Sie ruft es zuletzt wild und hilflos zugleich.

Bullock lacht röhrend. Dann richtet er die Doppelmündung der Schrotflinte auf Battley und stößt hervor: »Raus hier, wer du auch bist! Ich warte nicht, bis sie dich so sehr aufgehetzt hat, dass du ihr Ritter sein möchtest! Raus hier!«

»Und wenn ich nicht gehorche?«

»Ich zähle bis drei! Eins – zwei – drrrr…«

John Battley hat keine andere Wahl.

Er schießt unter dem Tisch hindurch, denn er hatte seinen Revolver auf dem Oberschenkel liegen.

Sie Kugel zerschmettert Bullock das Schultergelenk. Er wird seinen rechten Arm nie wieder bewegen können.

Die Schrotladung beider Läufe geht hinauf in die Holzdecke des Raumes, macht dort oben viele Löcher.

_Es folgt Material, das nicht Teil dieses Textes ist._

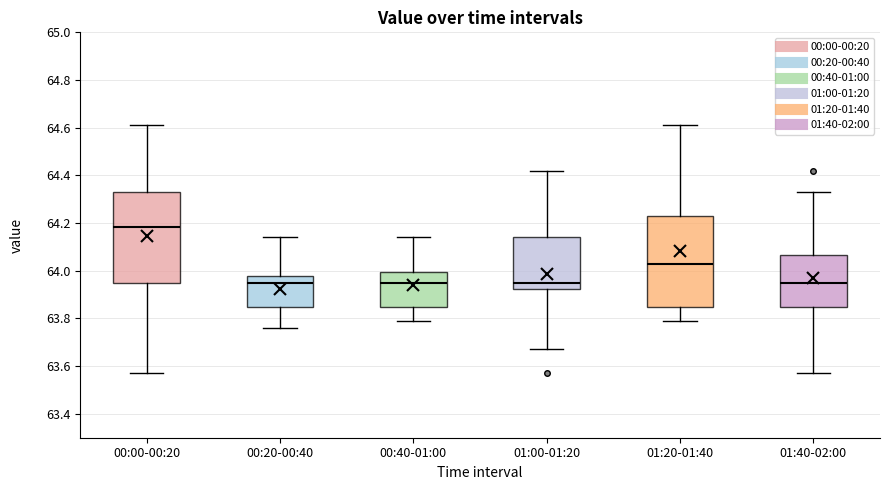

Reading left to right, read every box against the y-axis: the position of its median line, the range the box covers, and the ends of its whiskers. The values are not printed on the chart, so give them approximately, as read against the axis.

00:00-00:20: median 64.18, box 63.96 to 64.34, whiskers 63.58 to 64.62
00:20-00:40: median 63.96, box 63.86 to 63.98, whiskers 63.76 to 64.14
00:40-01:00: median 63.96, box 63.86 to 64.00, whiskers 63.80 to 64.14
01:00-01:20: median 63.96, box 63.92 to 64.14, whiskers 63.68 to 64.42
01:20-01:40: median 64.04, box 63.86 to 64.24, whiskers 63.80 to 64.62
01:40-02:00: median 63.96, box 63.86 to 64.06, whiskers 63.58 to 64.34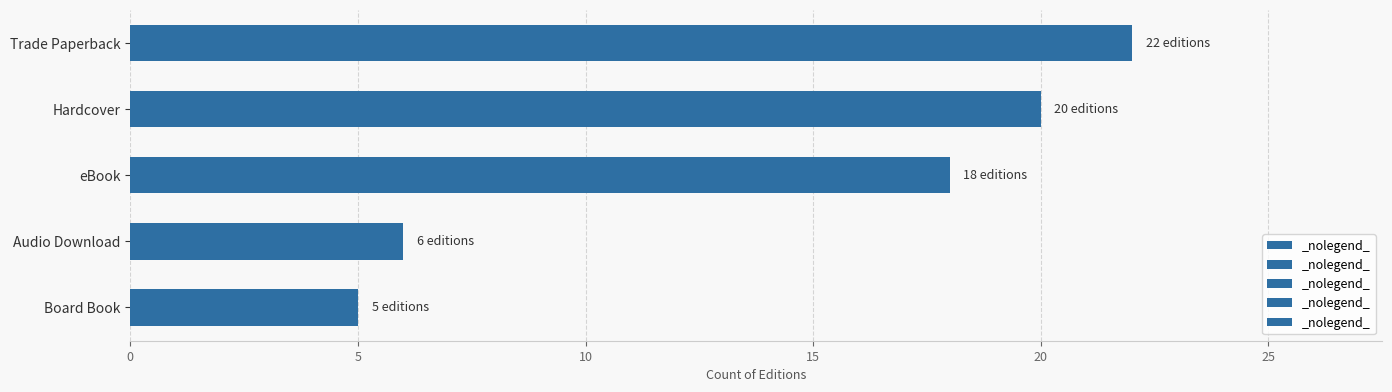

Reading bottom to top, transcribe all the data shown in this chart.

5	6	18	20	22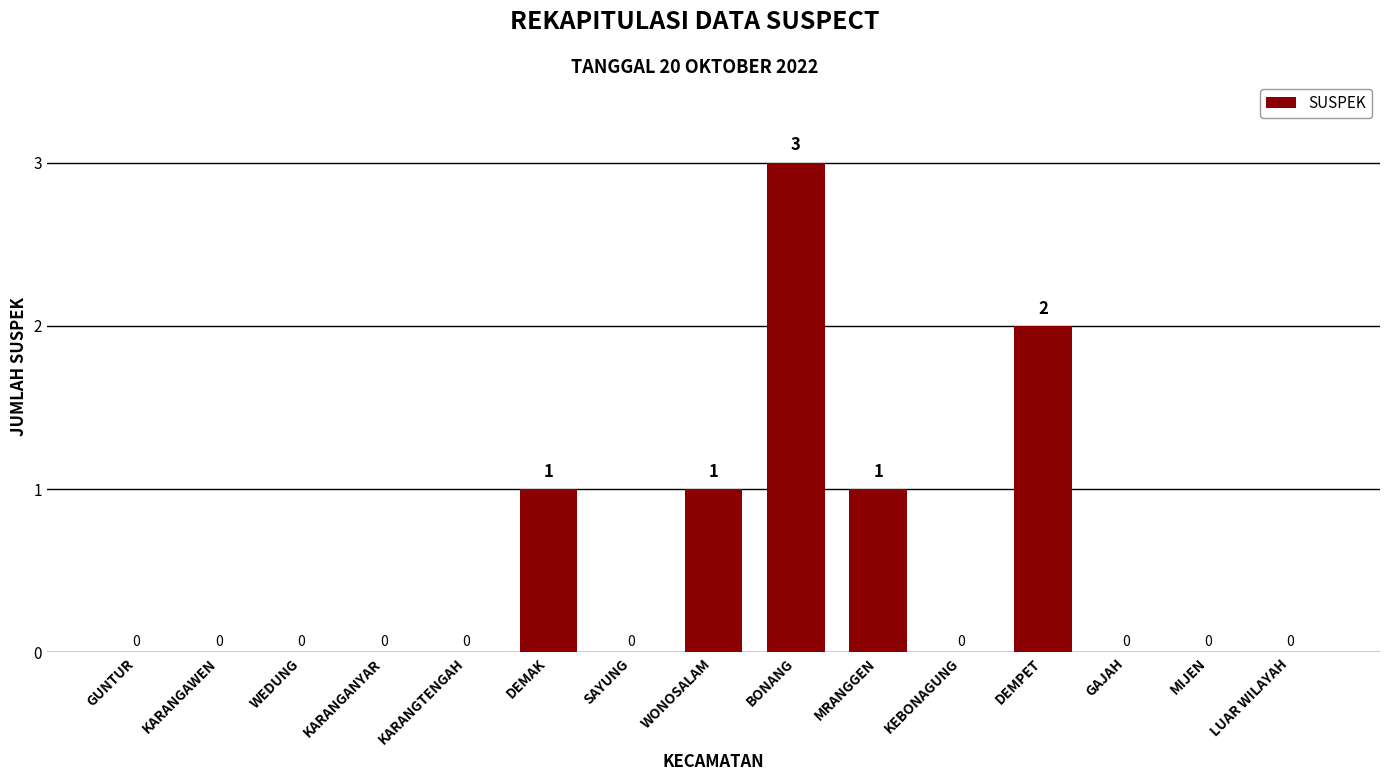

Count the values in the range 0 to 1.

13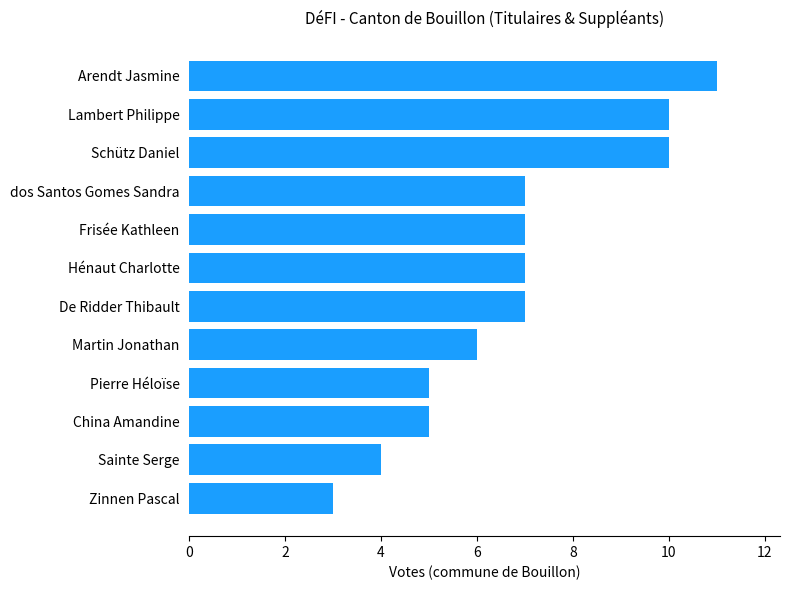

Count the values in the range 5 to 10.

9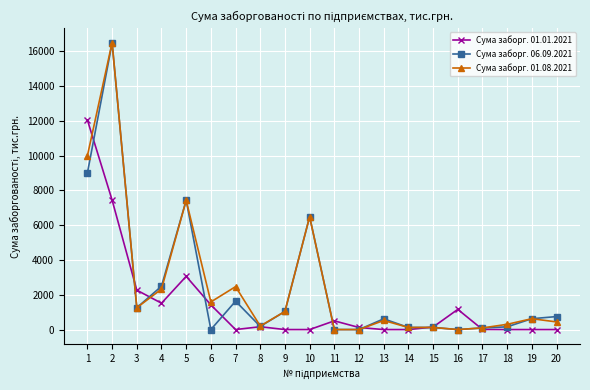

What is the spread (max minus min) of values at 6?

1588.0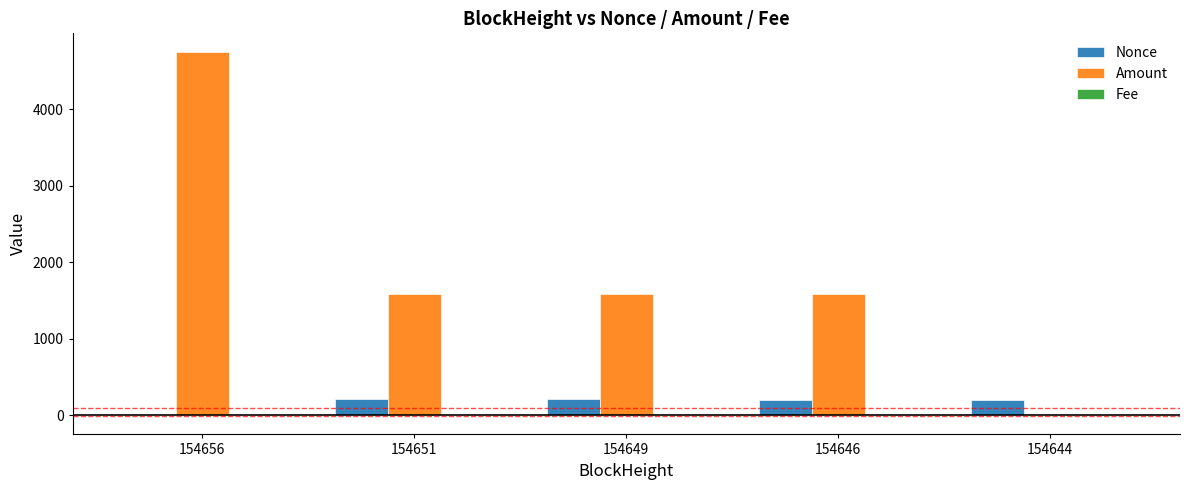

At which label does Amount reach its peak?

154656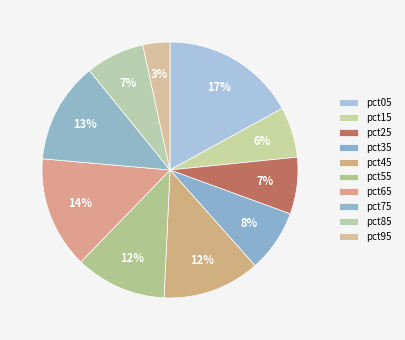

To the nearest percent, what percentage of the pie is pct75?

13%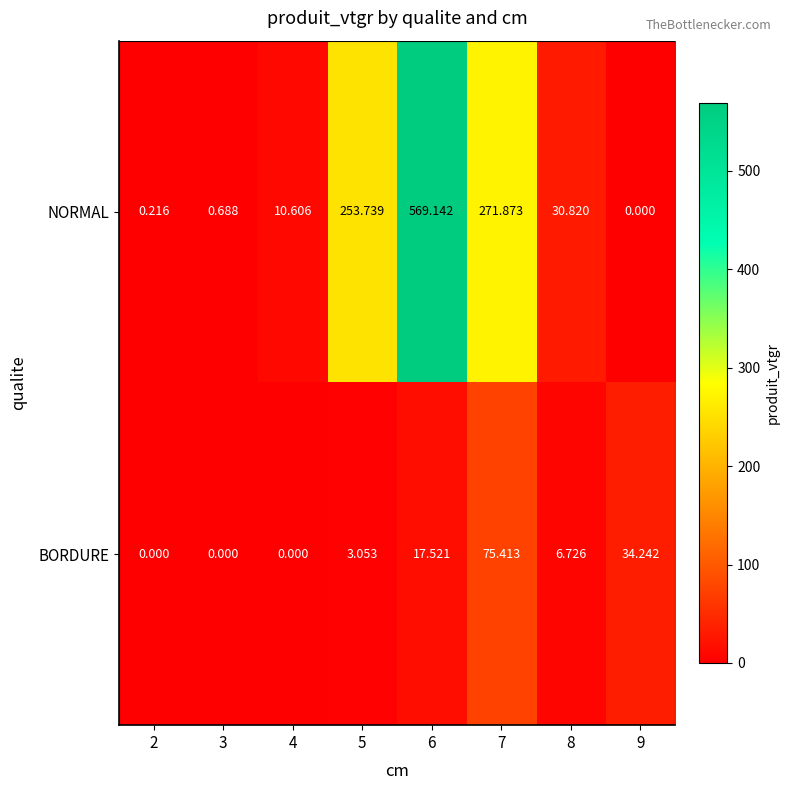

Which series has the largest total across all categories?

NORMAL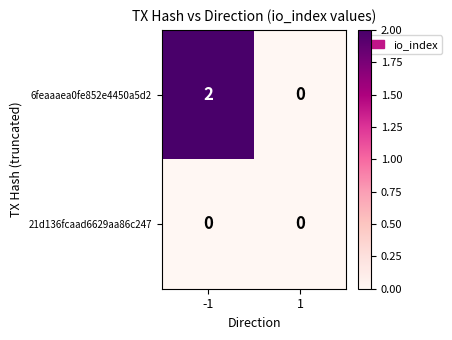

Is it true that 21d136fcaad6629aa86c247 equals 0 at 1?

True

Der Bulle lehnt stöhnend an der Wand. Sein abgesägtes Schrotgewehr fiel zu Boden. Die Frau aber ruft schrill: »Bullock, die Bürger unserer kleinen Stadt werden dich mit Knüppeln aus der Stadt prügeln!«

Als er draußen zu seinem Pferd tritt, um aufzusitzen, da steht plötzlich der Junge bei ihm und fragt: »Warum bleiben Sie nicht bei uns, Sir? Die Stadt muss sich nun nicht mehr vor diesem Bullock fürchten. Er hat hier viele Leute gedemütigt. Sie werden ihn wahrhaftig mit Knüppeln aus der Stadt prügeln.«

Er hält inne und blickt auf den Jungen nieder.